British finance minister George Osborne described it as “the product of a serious campaign and strong diplomacy”.

Just hours before the news broke, Osborne used a keynote speech at the EBRD to hector fellow shareholders that had not ratified the extension of the bank’s remit into the Middle East and North Africa in the wake of the Arab Spring.

He criticized countries that had not yet ratified last year’s agreement, warning that “not extending the hand of friendship” would lead to a rise of extremism in those states. “If not addressed chronic unemployment will breed instability,” he said.

He said that seven months after EBRD governors had approved the remit expansion, only 27 out of the 63 country members had ratified it compared with the minimum of 44 needed.

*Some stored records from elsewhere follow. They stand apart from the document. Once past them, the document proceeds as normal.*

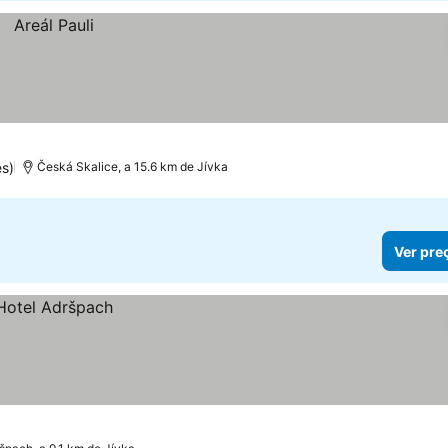
s)
Česká Skalice, a 15.6 km de Jívka
Ver pre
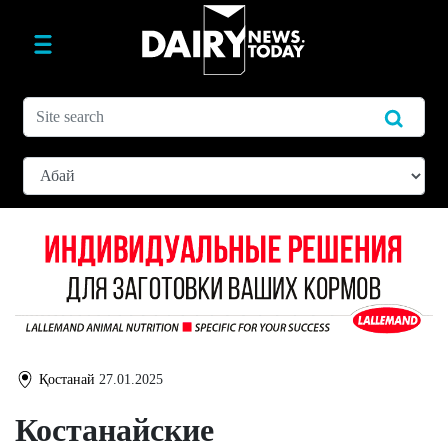
Қостанай
27.01.2025
Костанайские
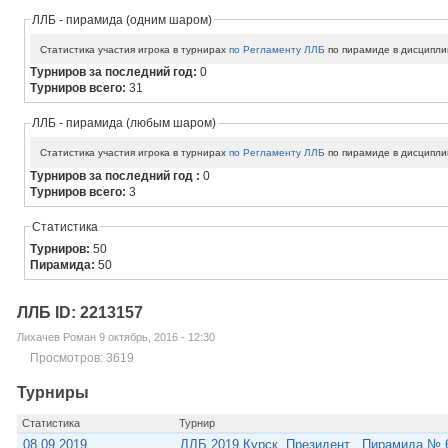
ЛЛБ - пирамида (одним шаром)
Статистика участия игрока в турнирах
по Регламенту ЛЛБ
по пирамиде в дисципли
Турниров за последний год:
0
Турниров всего:
31
ЛЛБ - пирамида (любым шаром)
Статистика участия игрока в турнирах
по Регламенту ЛЛБ
по пирамиде в дисципли
Турниров за последний год :
0
Турниров всего:
3
Статистика
Турниров:
50
Пирамида:
50
ЛЛБ ID: 2213157
Лихачев Роман 9 октябрь, 2016 - 12:30
Просмотров: 3619
Турниры
Статистика
Турнир
08.09.2019
ЛЛБ 2019.Курск. Президент . Пирамида №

“All of us have to up our game. It is undoubtedly the greatest prospect for the enlargement of human freedom and dignity since the Cold War,” he said. “We should not be blind to the challenges and success is not guaranteed.”

Chakrabarti saw off a challenge from French candidate, Philippe de Fontaine Vive Curtaz, who is a vice president of the European Investment Bank (EIB), former Polish prime minister Jan Krzysztof Bielecki and former Serbian deputy prime minister Bozidar Djelic.

The manner of his appointment will fuel calls for top jobs at other multilateral institutions to be opened up to a larger shortlist. The International Monetary Fund has been by a European and the World Bank by a US citizen since they were founded 70 years ago.

After the result was announced, Chakrabarti said: “The open, fair and merit-based process has been a credit to the Bank and to all the other candidates.”

The race took on added importance after France and Germany failed to agree on a candidate and Berlin declined to endorse Mirow for a second term, the first time a country has declined to back its own candidate. In the end Mirow was formally proposed for the job by Russia and Bulgaria.

Mirow had sought to turn the lack of an endorsement from Berlin into an advantage, telling Emerging Markets: “I would see as a weakness for the institution the notion that any president acts on behalf of, or would be too dependent on, one government, namely his home government.”

Mirow’s ousting now opens up a scramble for a whole host of senior European positions that could intensify the jockeying for position between Berlin and Paris.

Mirow will be credited for overseeing the EBRD’s response to the financial crisis through the Vienna Initiative, a successful capital increase for the EBRD, further engagement with Turkey and pushing its shareholders to engage in the southern and eastern Mediterranean.

The five-way race had fuelled speculation about how different countries would shift their allegiances as the weaker candidates dropped out. However the EBRD declined to release details of how the voting had transpired though yesterday evening’s governors meeting.